Четыре долгих дня мы брели по пустыне, и сердца многих сжимались от дурных предчувствий. С тоской и тревогой я думал о судьбе голодного духа и о том, что подумает Маранчех, ежли я погибну в пустыне, прольет ли она хоть несколько слезинок обо мне, вздохнет ли хотя бы горестно или ж останется безучастна, быстро позабыв обо всём, что связывало нас?.. К счастью, все эти мысли растаяли словно мираж, когда на закате четвертого дня на горизонте показались пышные деревья, а меж ними мы обнаружили вытянутое озеро с чистой пресной водой, которое отчего-то и прозвали Чунху[7], и уж его именем позже назвали и весь оазис. В тот вечер я ещё и не догадывался, что некоторые загадки, загаданные мне пустыней Ганхандэ, для меня вскоре перестанут ими быть.
__________________________________________________________________________________________
[1] Речь идёт о трёх древних индраджских царствах, воевавших когда-то друг с другом — Паракрааме, Акаше и Хари, расположенном между первыми двумя. Поначалу боролись меж собой Акаша, где правили нагаджаны, и Паракраама, где правили люди-арья, а потом появилось и стало наращивать мощь Хари, которое вначале получило независимость от Акаши, а позже завоевало всё царство нагаджанов, после чего вступило в борьбу с Паракраамой и завоевало и её. Именно в Хари возникла Вера Золотого Мудреца — цзиньдао.
[2] Пасчимадвара — город, возникший в 410-м году от Я.Л., предположительно на месте более раннего. Название буквально означает «Западные Врата». В 973-м году был частично разрушен, а на его месте возник Прабхат, позже также разрушенный и отстроенный султаном Джабалем.
[3]Махарадж Ману (614–676) из династии Шьямалов в 672-м году принял первое со времен трений синское посольство от императора Хуан Цзилина (629–707). Встреча завершилась подписанием двустороннего договора. В борьбе между Индрайей и Аксеумом за Огри император поддержал союзника и выслал небольшой флот на помощь Ману. Однако Индрайя всё равно потерпела поражение. Это обстоятельство называют в числе причин, по которым, когда в 691-м году уже Хуан Цзилин попросил военной помощи, сын умершего Ману — махарадж Маниш (641–702) — ответил отказом, сославшись на то, что его страна и сама испытывает трудности. При этом торговля через Ганхандэ с Син продолжалась вплоть до конца его правления, а при его сыне, Инеше (661–725), и, по крайней мере, в первые годы правления внука — Индерпала (691–731), шла торговля с маньчжанями. Порт Лисэчанши оставался открытым для индрайских кораблей всё это время, но заходили они нечасто.

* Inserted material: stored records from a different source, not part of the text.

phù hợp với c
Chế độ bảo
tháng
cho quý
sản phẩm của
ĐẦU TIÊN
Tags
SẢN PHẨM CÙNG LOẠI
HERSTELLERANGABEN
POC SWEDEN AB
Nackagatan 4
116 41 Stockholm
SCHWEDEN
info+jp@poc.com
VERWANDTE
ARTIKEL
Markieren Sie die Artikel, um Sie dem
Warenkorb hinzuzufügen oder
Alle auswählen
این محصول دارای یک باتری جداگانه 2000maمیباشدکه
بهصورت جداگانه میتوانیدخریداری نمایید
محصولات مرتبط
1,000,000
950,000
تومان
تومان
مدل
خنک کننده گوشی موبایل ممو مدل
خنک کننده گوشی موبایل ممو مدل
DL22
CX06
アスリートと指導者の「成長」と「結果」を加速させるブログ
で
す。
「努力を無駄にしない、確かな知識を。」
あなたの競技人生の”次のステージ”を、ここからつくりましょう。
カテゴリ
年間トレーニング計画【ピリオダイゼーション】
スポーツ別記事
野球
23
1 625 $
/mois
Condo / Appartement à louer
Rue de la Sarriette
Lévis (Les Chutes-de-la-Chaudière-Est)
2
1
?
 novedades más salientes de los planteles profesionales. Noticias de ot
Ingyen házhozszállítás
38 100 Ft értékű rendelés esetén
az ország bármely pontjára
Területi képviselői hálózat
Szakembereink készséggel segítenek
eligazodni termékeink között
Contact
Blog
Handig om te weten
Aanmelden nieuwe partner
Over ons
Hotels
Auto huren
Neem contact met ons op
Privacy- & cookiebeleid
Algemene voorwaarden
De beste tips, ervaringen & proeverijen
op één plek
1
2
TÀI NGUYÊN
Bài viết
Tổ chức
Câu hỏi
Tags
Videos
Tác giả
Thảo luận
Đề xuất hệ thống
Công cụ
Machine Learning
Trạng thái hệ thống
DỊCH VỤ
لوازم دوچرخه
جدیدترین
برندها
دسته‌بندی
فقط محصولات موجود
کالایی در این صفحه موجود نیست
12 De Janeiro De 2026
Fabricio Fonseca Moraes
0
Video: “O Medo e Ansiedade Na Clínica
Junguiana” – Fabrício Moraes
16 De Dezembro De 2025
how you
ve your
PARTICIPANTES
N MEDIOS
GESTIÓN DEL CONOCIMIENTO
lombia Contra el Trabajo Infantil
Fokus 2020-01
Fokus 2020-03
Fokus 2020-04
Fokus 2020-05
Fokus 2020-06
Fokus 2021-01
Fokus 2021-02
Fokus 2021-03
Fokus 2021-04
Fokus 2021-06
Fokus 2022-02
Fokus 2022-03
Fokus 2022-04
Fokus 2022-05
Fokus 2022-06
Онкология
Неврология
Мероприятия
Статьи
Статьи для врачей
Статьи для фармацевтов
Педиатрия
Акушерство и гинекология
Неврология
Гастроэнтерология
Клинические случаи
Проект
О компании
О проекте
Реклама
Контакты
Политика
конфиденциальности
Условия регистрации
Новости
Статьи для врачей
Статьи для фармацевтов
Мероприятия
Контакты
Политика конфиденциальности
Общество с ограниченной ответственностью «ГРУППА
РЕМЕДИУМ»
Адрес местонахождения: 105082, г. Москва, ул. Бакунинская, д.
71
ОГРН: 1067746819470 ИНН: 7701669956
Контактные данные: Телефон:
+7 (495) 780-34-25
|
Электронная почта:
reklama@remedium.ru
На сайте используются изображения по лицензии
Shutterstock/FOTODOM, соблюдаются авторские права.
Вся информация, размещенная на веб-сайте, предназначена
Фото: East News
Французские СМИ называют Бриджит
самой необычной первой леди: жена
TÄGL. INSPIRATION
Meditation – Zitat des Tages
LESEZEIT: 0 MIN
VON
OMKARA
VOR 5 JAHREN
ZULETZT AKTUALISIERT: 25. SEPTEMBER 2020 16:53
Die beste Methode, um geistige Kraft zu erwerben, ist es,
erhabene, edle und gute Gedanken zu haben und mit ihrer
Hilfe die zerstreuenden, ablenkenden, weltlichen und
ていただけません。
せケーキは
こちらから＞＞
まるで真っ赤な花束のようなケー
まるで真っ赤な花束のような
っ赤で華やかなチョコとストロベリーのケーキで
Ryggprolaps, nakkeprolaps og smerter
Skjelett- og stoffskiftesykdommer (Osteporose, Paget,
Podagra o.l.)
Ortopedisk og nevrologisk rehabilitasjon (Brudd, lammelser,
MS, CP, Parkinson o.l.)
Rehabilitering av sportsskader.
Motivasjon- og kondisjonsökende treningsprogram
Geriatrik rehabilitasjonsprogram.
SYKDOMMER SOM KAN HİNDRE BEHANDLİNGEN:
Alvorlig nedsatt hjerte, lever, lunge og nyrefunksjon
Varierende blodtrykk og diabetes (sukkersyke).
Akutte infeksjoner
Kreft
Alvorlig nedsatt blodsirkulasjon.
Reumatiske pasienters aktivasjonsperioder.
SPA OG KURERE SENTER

[4] Речь о военном столкновении между Индрайей и Зарханом, произошедшем в 502-503-х годах после Я.Л., которое завершилось подписанием невыгодного для индраджской стороны мирного договора.
[5] Т. е. до 756-го года от Я.Л.
[6] Она же хауда — "кровать, которую везет верблюд" (ар. Hawdaj), нечто вроде шатра для путешествий, прикрепленное к спине верблюда. Примерно то же, что и михмал (махмал) — в широком значении, установленный на верблюде паланкин, в котором перевозили богатых путников, обычно женщин.
[7] Слово 虫 имеет несколько значений, самым распространенным из которых является «насекомые», но не единственным. Таким образом название оазиса можно перевести как «Озеро насекомых». Слово 小昆虫, например, означает разных кусачих насекомых от мошкары до москитов и комаров, но тут мы уточнений не имеем, и речь может идти о чём угодно.